The Commission, whilst often regarded as the champion of land ownership for those who used it, and social justice, was not without controversy. In particular its subdivision of land into uneconomic units has had a lasting effect, as well as the destruction of fine landlords' residences such as Monellan Castle and Shanbally Castle with Government approval. As farming became more mechanized from the 1930s foreign investment in commercial farms was discouraged, reducing overall farm output. Often the buyers found it hard to earn enough to live a good life, as found in the poems of Patrick Kavanagh. The Dáil reports from the 1920s to the 1960s frequently include questions about the division of former estates, and the acquisition of land with public finance on favourable terms for constituents via the Land Commission was understood as a way for politicians to gain electoral support.[11][12]
From 1940 a minority in Fianna Fáil and Coalition cabinets consistently argued for larger farms to be encouraged, instead of sponsoring new small farmers that often had too little capital, skills or enthusiasm.

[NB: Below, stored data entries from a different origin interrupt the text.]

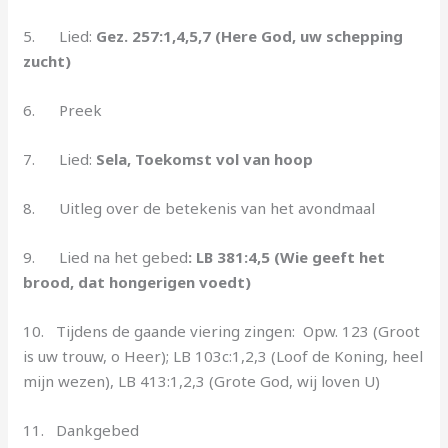
5. Lied:
Gez. 257:1,4,5,7 (Here God, uw schepping
zucht)
6. Preek
7. Lied:
Sela, Toekomst vol van hoop
8. Uitleg over de betekenis van het avondmaal
9. Lied na het gebed
: LB 381:4,5 (Wie geeft het
brood, dat hongerigen voedt)
10. Tijdens de gaande viering zingen: Opw. 123 (Groot
is uw trouw, o Heer); LB 103c:1,2,3 (Loof de Koning, heel
mijn wezen), LB 413:1,2,3 (Grote God, wij loven U)
11. Dankgebed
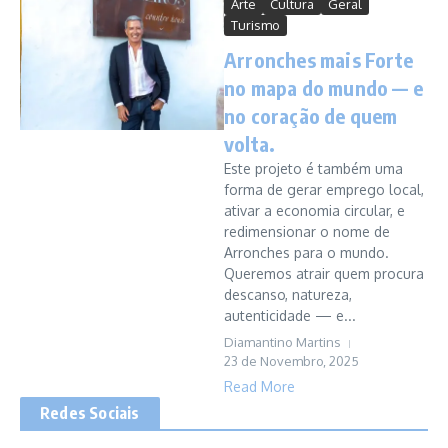
Arte
Cultura
Geral
Turismo
Arronches mais Forte
no mapa do mundo — e
no coração de quem
volta.
Este projeto é também uma
forma de gerar emprego local,
ativar a economia circular, e
redimensionar o nome de
Arronches para o mundo.
Queremos atrair quem procura
descanso, natureza,
autenticidade — e...
Diamantino Martins
23 de Novembro, 2025
Read More
Redes Sociais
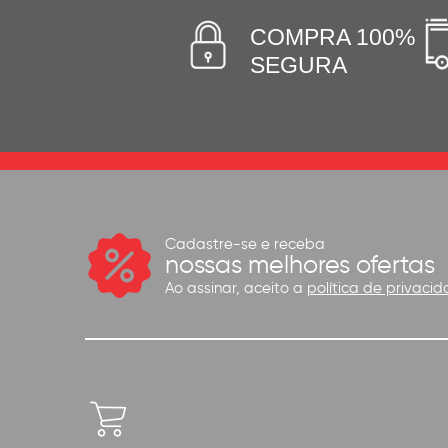
COMPRA 100%
SEGURA
Cadastre-se e receba
nossas melhores ofertas
Ao assinar, aceito a
política de privacid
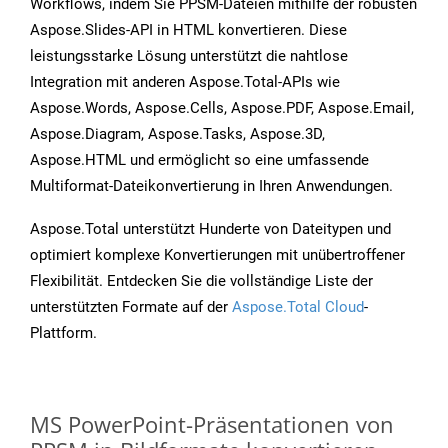
Workflows, indem Sie PPSM-Dateien mithilfe der robusten
Aspose.Slides-API in HTML konvertieren. Diese
leistungsstarke Lösung unterstützt die nahtlose
Integration mit anderen Aspose.Total-APIs wie
Aspose.Words, Aspose.Cells, Aspose.PDF, Aspose.Email,
Aspose.Diagram, Aspose.Tasks, Aspose.3D,
Aspose.HTML und ermöglicht so eine umfassende
Multiformat-Dateikonvertierung in Ihren Anwendungen.
Aspose.Total unterstützt Hunderte von Dateitypen und
optimiert komplexe Konvertierungen mit unübertroffener
Flexibilität. Entdecken Sie die vollständige Liste der
unterstützten Formate auf der
Aspose.Total Cloud
-
Plattform.
MS PowerPoint-Präsentationen von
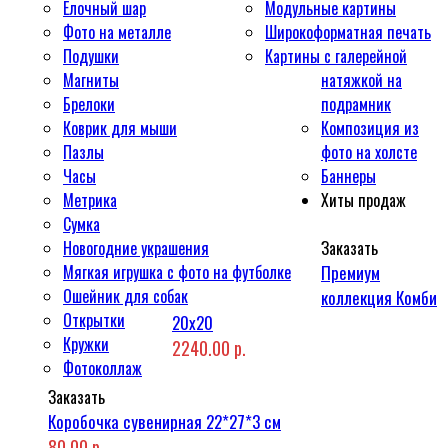
Ёлочный шар
Модульные картины
Фото на металле
Широкоформатная печать
Подушки
Картины с галерейной
Магниты
натяжкой на
Брелоки
подрамник
Коврик для мыши
Композиция из
Пазлы
фото на холсте
Часы
Баннеры
Метрика
Хиты продаж
Сумка
Новогодние украшения
Заказать
Мягкая игрушка с фото на футболке
Премиум
Ошейник для собак
коллекция Комби
Открытки
20x20
Кружки
2240.00 р.
Фотоколлаж
Заказать
Коробочка сувенирная 22*27*3 см
80.00 р.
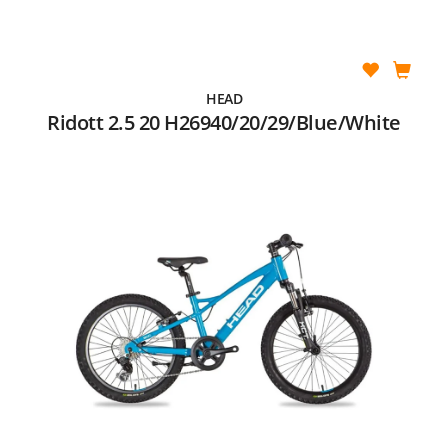
HEAD
Ridott 2.5 20 H26940/20/29/Blue/White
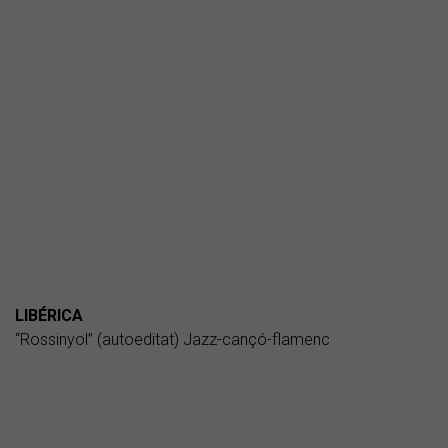
LIBÉRICA
“Rossinyol” (autoeditat) Jazz-cançó-flamenc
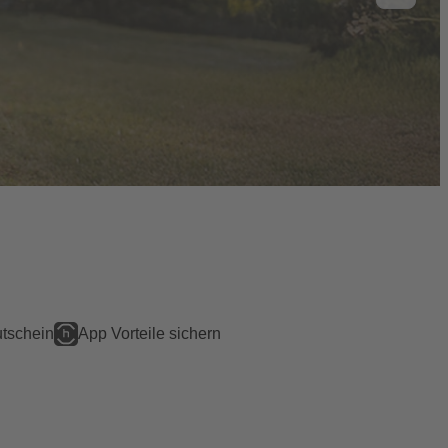
tschein
App Vorteile sichern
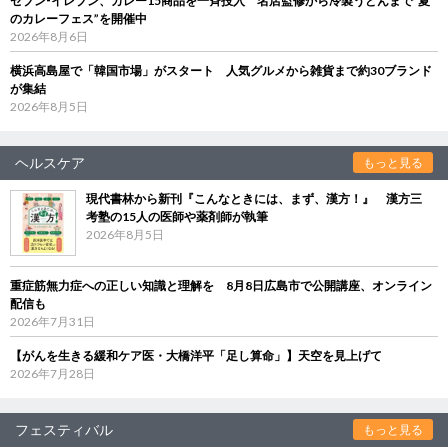
セブン‐イレブン、カレー15商品を一斉投入 名店監修から冷製うどんまで“夏
のカレーフェス”を開催中
2026年8月6日
横浜高島屋で「韓国市場」がスタート 人気グルメから雑貨まで約30ブランド
が集結
2026年8月5日
ヘルスケア
もっと見る
現代書林から新刊『こんなときには、まず、漢方！』 漢方三
考塾の15人の医師や薬剤師が執筆
2026年8月5日
重症筋無力症への正しい知識と理解を 8月8日広島市で公開講座、オンライン
配信も
2026年7月31日
【がんを生きる緩和ケア医・大橋洋平「足し算命」】天空を見上げて
2026年7月28日
フェスティバル
もっと見る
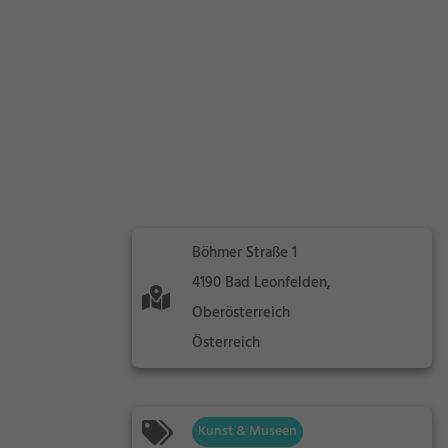
Böhmer Straße 1
4190 Bad Leonfelden,
Oberösterreich
Österreich
Kunst & Museen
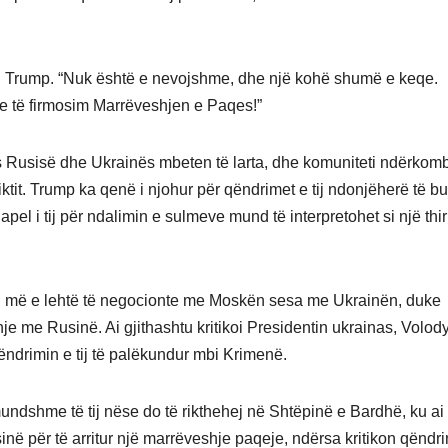
oi Trump. “Nuk është e nevojshme, dhe një kohë shumë e keqe.
e të firmosim Marrëveshjen e Paqes!”
s Rusisë dhe Ukrainës mbeten të larta, dhe komuniteti ndërkom
tit. Trump ka qenë i njohur për qëndrimet e tij ndonjëherë të bu
pel i tij për ndalimin e sulmeve mund të interpretohet si një thir
kej më e lehtë të negocionte me Moskën sesa me Ukrainën, duke
je me Rusinë. Ai gjithashtu kritikoi Presidentin ukrainas, Volod
ëndrimin e tij të palëkundur mbi Krimenë.
mundshme të tij nëse do të rikthehej në Shtëpinë e Bardhë, ku ai
në për të arritur një marrëveshje paqeje, ndërsa kritikon qëndr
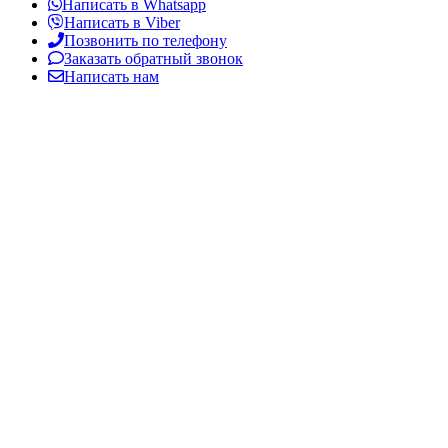
Написать в Whatsapp
Написать в Viber
Позвонить по телефону
Заказать обратный звонок
Написать нам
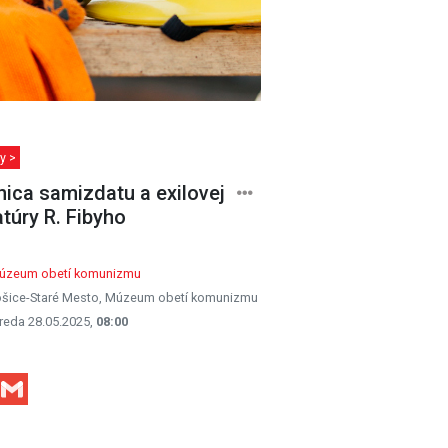
y >
nica samizdatu a exilovej
atúry R. Fibyho
úzeum obetí komunizmu
šice-Staré Mesto, Múzeum obetí komunizmu
reda 28.05.2025,
08:00
Facebook
Gmail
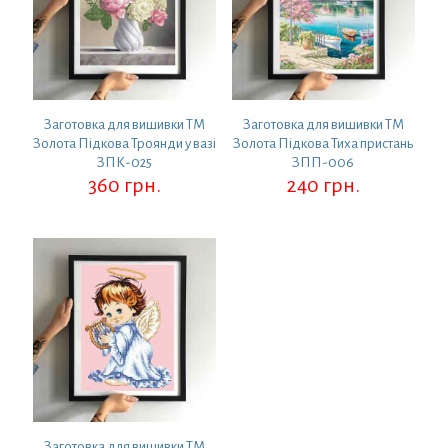
Заготовка для вишивки ТМ
Заготовка для вишивки ТМ
Золота Підкова Троянди у вазі
Золота Підкова Тиха пристань
ЗПК-025
ЗПП-006
360
грн.
240
грн.
Заготовка для вишивки ТМ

This was successfully opposed for social and political reasons by Éamon de Valera, and in Coalition governments by Joseph Blowick, the leader of Clann na Talmhan.[13]
Under the 1923 Act busier farmers had to rent extra land under an 11-month or seasonal "conacre" system, as longer arrangements could cause an owner to lose his farm by compulsory purchase by the Land Commission. While there were now over 200,000 Irish landowners compared to several thousand in the 1800s, the basic term for the use of land had reverted back to the norm of the 1860s, with no rights to renew a lease and no incentive to improve rented land. By 1980 some 860,000 acres (3,500 km2) were rented annually under conacre, suggesting a new imbalance between mere ownership and the more active farmers.[14]
The Lands Act 1965 was passed to restrict new foreign investment in agriculture, some of which was speculatively based upon Ireland's imminent entry to the European Economic Community that eventually occurred in 1973. The EEC's "Four Freedoms" allowed for unlimited investment anywhere in the EEC by any citizen of an EEC member state. This naturally undermined the ethos of the Land Commission, which had processed a further 807,000 acres (3,270 km2) since 1923.[15] By the early 1970s half of open market land purchases were by non-farmers, and half of those were to buy small sites, typically for building bungalows.[16]
By the 1980s, just before its reform, the Land Commission came under the Department of Lands, which was in turn a part of the Department of Agriculture. The Department of Lands was seen as an overgrown entity, employing 750 people in 1983; its budget of IR£15m included IR£8m for administration costs and only IR£7m for actual land purchase or division.[17] Further purchases were suspended that year by Paul Connaughton.